Пит Хайн Доннер – неплохой человек. Он не является сильным лидером, зато отличается удивительной порядочностью. Просто он, как мне кажется, принадлежит к некой другой эпохе и не привык контролировать каждый шаг своих подчиненных. Подозреваю, что Доннер просто издал приказ обеспечить мою безопасность и передал дело в руки сотрудников правительства. Этим людям никогда не приходилось иметь дело с подобной ситуацией, однако на кон был поставлен их профессионализм. Поэтому они обеспечили мою безопасность в максимально доступной мере. Я уверена, что при этом они руководствовались исключительно благими намерениями.
Прошло две долгие и бессмысленные недели, прежде чем Ни-ли вновь позвонила мне. Это был уже конец ноября, и она сказала, что я смогу вернуться в Голландию на несколько дней, чтобы поговорить с некоторыми людьми о моей ситуации и проверить, могу ли я остаться дома. Ее слова принесли мне ни с чем не сравнимое облегчение.
27 ноября, спустя двадцать пять дней после того, как я исчезла из поля зрения общественности, мы под проливным дождем отправились в портлендский аэропорт.

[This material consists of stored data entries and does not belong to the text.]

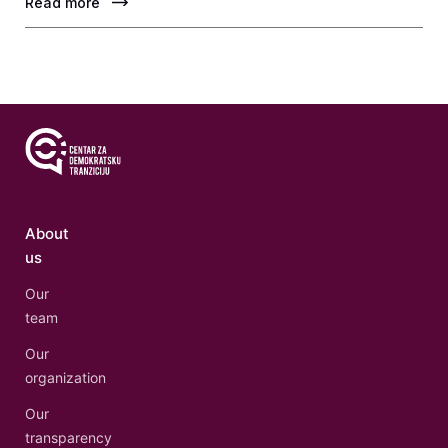
Read more
About
us
Our
team
Our
organization
Our
transparency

Самолет приземлился на авиабазе Эйндховен, после чего в течение долгого времени наш эскорт колесил по голландской земле. В какой-то момент все автомобили остановились у обочины безликого шоссе, и меня пересадили в маленькую неприметную машину. Все тот же Коос из программы защиты свидетелей отвез меня в деревенский дом где-то под Зальхемом.
Когда пришло время встретиться с Нили и ван Аартсеном, меня сначала посадили в небольшой «фольксваген», после чего где-то на трассе нас встретил эскорт из BMW. Было темно. В конце концов, мы оказались у какого-то кирпичного здания посреди леса. Света не было ни в одном из окон. На подъездной дорожке неприятно пахло мочой. Один из охранников объяснил, что запах исходит из заброшенных камер: в этом здании раньше располагался полицейский участок. В доме не было электричества, только свечи. Окна были заклеены грязной бумагой. В одной из комнат нас ждал стол, накрытый бумажной скатертью, на которой стояли тарелки с бутербродами и несколько бутылок с водой и соком.
Мы находились в Голландии – стране, находящейся на пятнадцатом или шестнадцатом месте в мире по развитию экономики, а я вынуждена была встречаться с европейским комиссаром и лидером партии власти в таком вот месте, напоминающем какую-то странную бойскаутскую фантазию. Я глубоко благодарна за предоставленную мне защиту, за то, что осталась жива, но все эти меры безопасности все-таки в чем-то перешли границу разумного.
Вскоре прибыли Нили и ван Аартсен, которых быстро провели внутрь здания. Обнявшись с Нили, я с трудом сдержала слезы. Йозиас выглядел изнуренным; на следующий день ему предстояло выступить на съезде партии, и в его адрес также поступили угрозы. Он теперь тоже был вынужден всюду появляться в сопровождении телохранителей. Мы сели друг напротив друга в этой комнате, и Нили сказала: «Боже мой».
По тону ее голоса было слышно, что она считает все эти шпионские предосторожности совершенно ненужными. «Значит, здесь нам ничто не угрожает? – спросила она. – Почему мы не могли встретиться у меня дома?»
После того как за охраной закрылась дверь, Йозиас спросил меня, где я была. Я сказала, в каком-то отеле в промышленной зоне в США; мне было запрещено общаться с друзьями, и единственными моими собеседниками были мои телохранители. Нили была вне себя от гнева. Я сказала: «Если мне придется вернуться туда, я хочу хотя бы иметь возможность общаться, узнавать новости и отправлять электронные сообщения. Мне нужно проводить больше времени в обществе других людей».
После ужина с нами должны были встретиться два представителя служб безопасности – глава отдела борьбы с терроризмом и глава отдела защиты и безопасности. Нили и Йозиас учинили им настоящий допрос относительно того, почему я была вынуждена жить в такой обстановке, в полной изоляции, вдали от всего привычного, и потребовали объяснить, какого именно нападения они опасались.
Наконец, спустя недели пассивного выполнения всех требований охраны, что-то внутри меня ожило. Я сказала этим людям: «Я приму ваше решение относительно того, когда именно мне можно будет вернуться в Голландию, так как это – ваша работа.
Но я отказываюсь возвращаться в тот мотель. В Америке меня никто не узнал. Я требую, чтобы мне разрешили посещать университет. Я хочу иметь возможность писать, читать, делать что-то со своим свободным временем. Я не могу бесконечно смотреть на шоссе под окнами».